### Data records
>>>

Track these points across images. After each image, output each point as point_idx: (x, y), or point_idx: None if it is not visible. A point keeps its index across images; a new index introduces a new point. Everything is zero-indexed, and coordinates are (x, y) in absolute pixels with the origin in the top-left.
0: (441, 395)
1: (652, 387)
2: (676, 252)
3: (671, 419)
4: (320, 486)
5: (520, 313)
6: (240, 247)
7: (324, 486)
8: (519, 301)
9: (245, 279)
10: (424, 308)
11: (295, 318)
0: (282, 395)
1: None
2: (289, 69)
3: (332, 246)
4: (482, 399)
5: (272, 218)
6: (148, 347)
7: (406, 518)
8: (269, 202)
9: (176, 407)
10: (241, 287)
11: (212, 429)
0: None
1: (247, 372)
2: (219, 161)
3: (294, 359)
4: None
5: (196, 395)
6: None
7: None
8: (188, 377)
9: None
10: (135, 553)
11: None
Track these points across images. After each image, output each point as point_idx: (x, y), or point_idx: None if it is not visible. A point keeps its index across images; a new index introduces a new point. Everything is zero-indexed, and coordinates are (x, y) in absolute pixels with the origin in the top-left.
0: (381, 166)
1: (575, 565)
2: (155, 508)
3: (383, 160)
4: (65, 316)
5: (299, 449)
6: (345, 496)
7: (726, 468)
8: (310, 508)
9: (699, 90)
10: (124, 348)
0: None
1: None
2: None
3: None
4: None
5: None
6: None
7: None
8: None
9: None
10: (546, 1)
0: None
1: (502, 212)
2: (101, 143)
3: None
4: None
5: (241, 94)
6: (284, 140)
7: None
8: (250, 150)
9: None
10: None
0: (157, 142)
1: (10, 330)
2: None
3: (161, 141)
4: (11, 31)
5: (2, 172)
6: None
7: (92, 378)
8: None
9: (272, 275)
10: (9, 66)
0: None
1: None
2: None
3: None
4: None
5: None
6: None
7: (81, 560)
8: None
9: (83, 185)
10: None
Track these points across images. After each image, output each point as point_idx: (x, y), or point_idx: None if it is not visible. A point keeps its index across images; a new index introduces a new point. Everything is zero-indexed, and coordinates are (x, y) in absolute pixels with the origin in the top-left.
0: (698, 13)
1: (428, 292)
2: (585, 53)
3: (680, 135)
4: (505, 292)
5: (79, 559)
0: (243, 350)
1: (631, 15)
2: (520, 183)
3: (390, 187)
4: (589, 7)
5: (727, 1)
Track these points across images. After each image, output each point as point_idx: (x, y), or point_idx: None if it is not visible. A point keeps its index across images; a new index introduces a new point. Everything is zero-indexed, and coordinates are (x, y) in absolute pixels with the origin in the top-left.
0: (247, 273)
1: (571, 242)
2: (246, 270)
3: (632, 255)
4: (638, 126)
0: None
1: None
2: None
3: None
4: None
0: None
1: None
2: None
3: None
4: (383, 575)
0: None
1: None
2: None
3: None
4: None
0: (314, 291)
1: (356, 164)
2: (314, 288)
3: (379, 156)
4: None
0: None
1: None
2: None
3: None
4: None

<<<

### What the task requires
Render every line of the data above as a two-column Markdown table, with No. holding the row number and Entry holding the line. Skip blank lines.

### Problem solution
| No. | Entry |
|---|---|
| 1 | Track these points across images. After each image, output each point as point_idx: (x, y), or point_idx: None if it is not visible. A point keeps its index across images; a new index introduces a new point. Everything is zero-indexed, and coordinates are (x, y) in absolute pixels with the origin in the top-left. |
| 2 | 0: (441, 395) |
| 3 | 1: (652, 387) |
| 4 | 2: (676, 252) |
| 5 | 3: (671, 419) |
| 6 | 4: (320, 486) |
| 7 | 5: (520, 313) |
| 8 | 6: (240, 247) |
| 9 | 7: (324, 486) |
| 10 | 8: (519, 301) |
| 11 | 9: (245, 279) |
| 12 | 10: (424, 308) |
| 13 | 11: (295, 318) |
| 14 | 0: (282, 395) |
| 15 | 1: None |
| 16 | 2: (289, 69) |
| 17 | 3: (332, 246) |
| 18 | 4: (482, 399) |
| 19 | 5: (272, 218) |
| 20 | 6: (148, 347) |
| 21 | 7: (406, 518) |
| 22 | 8: (269, 202) |
| 23 | 9: (176, 407) |
| 24 | 10: (241, 287) |
| 25 | 11: (212, 429) |
| 26 | 0: None |
| 27 | 1: (247, 372) |
| 28 | 2: (219, 161) |
| 29 | 3: (294, 359) |
| 30 | 4: None |
| 31 | 5: (196, 395) |
| 32 | 6: None |
| 33 | 7: None |
| 34 | 8: (188, 377) |
| 35 | 9: None |
| 36 | 10: (135, 553) |
| 37 | 11: None |
| 38 | Track these points across images. After each image, output each point as point_idx: (x, y), or point_idx: None if it is not visible. A point keeps its index across images; a new index introduces a new point. Everything is zero-indexed, and coordinates are (x, y) in absolute pixels with the origin in the top-left. |
| 39 | 0: (381, 166) |
| 40 | 1: (575, 565) |
| 41 | 2: (155, 508) |
| 42 | 3: (383, 160) |
| 43 | 4: (65, 316) |
| 44 | 5: (299, 449) |
| 45 | 6: (345, 496) |
| 46 | 7: (726, 468) |
| 47 | 8: (310, 508) |
| 48 | 9: (699, 90) |
| 49 | 10: (124, 348) |
| 50 | 0: None |
| 51 | 1: None |
| 52 | 2: None |
| 53 | 3: None |
| 54 | 4: None |
| 55 | 5: None |
| 56 | 6: None |
| 57 | 7: None |
| 58 | 8: None |
| 59 | 9: None |
| 60 | 10: (546, 1) |
| 61 | 0: None |
| 62 | 1: (502, 212) |
| 63 | 2: (101, 143) |
| 64 | 3: None |
| 65 | 4: None |
| 66 | 5: (241, 94) |
| 67 | 6: (284, 140) |
| 68 | 7: None |
| 69 | 8: (250, 150) |
| 70 | 9: None |
| 71 | 10: None |
| 72 | 0: (157, 142) |
| 73 | 1: (10, 330) |
| 74 | 2: None |
| 75 | 3: (161, 141) |
| 76 | 4: (11, 31) |
| 77 | 5: (2, 172) |
| 78 | 6: None |
| 79 | 7: (92, 378) |
| 80 | 8: None |
| 81 | 9: (272, 275) |
| 82 | 10: (9, 66) |
| 83 | 0: None |
| 84 | 1: None |
| 85 | 2: None |
| 86 | 3: None |
| 87 | 4: None |
| 88 | 5: None |
| 89 | 6: None |
| 90 | 7: (81, 560) |
| 91 | 8: None |
| 92 | 9: (83, 185) |
| 93 | 10: None |
| 94 | Track these points across images. After each image, output each point as point_idx: (x, y), or point_idx: None if it is not visible. A point keeps its index across images; a new index introduces a new point. Everything is zero-indexed, and coordinates are (x, y) in absolute pixels with the origin in the top-left. |
| 95 | 0: (698, 13) |
| 96 | 1: (428, 292) |
| 97 | 2: (585, 53) |
| 98 | 3: (680, 135) |
| 99 | 4: (505, 292) |
| 100 | 5: (79, 559) |
| 101 | 0: (243, 350) |
| 102 | 1: (631, 15) |
| 103 | 2: (520, 183) |
| 104 | 3: (390, 187) |
| 105 | 4: (589, 7) |
| 106 | 5: (727, 1) |
| 107 | Track these points across images. After each image, output each point as point_idx: (x, y), or point_idx: None if it is not visible. A point keeps its index across images; a new index introduces a new point. Everything is zero-indexed, and coordinates are (x, y) in absolute pixels with the origin in the top-left. |
| 108 | 0: (247, 273) |
| 109 | 1: (571, 242) |
| 110 | 2: (246, 270) |
| 111 | 3: (632, 255) |
| 112 | 4: (638, 126) |
| 113 | 0: None |
| 114 | 1: None |
| 115 | 2: None |
| 116 | 3: None |
| 117 | 4: None |
| 118 | 0: None |
| 119 | 1: None |
| 120 | 2: None |
| 121 | 3: None |
| 122 | 4: (383, 575) |
| 123 | 0: None |
| 124 | 1: None |
| 125 | 2: None |
| 126 | 3: None |
| 127 | 4: None |
| 128 | 0: (314, 291) |
| 129 | 1: (356, 164) |
| 130 | 2: (314, 288) |
| 131 | 3: (379, 156) |
| 132 | 4: None |
| 133 | 0: None |
| 134 | 1: None |
| 135 | 2: None |
| 136 | 3: None |
| 137 | 4: None |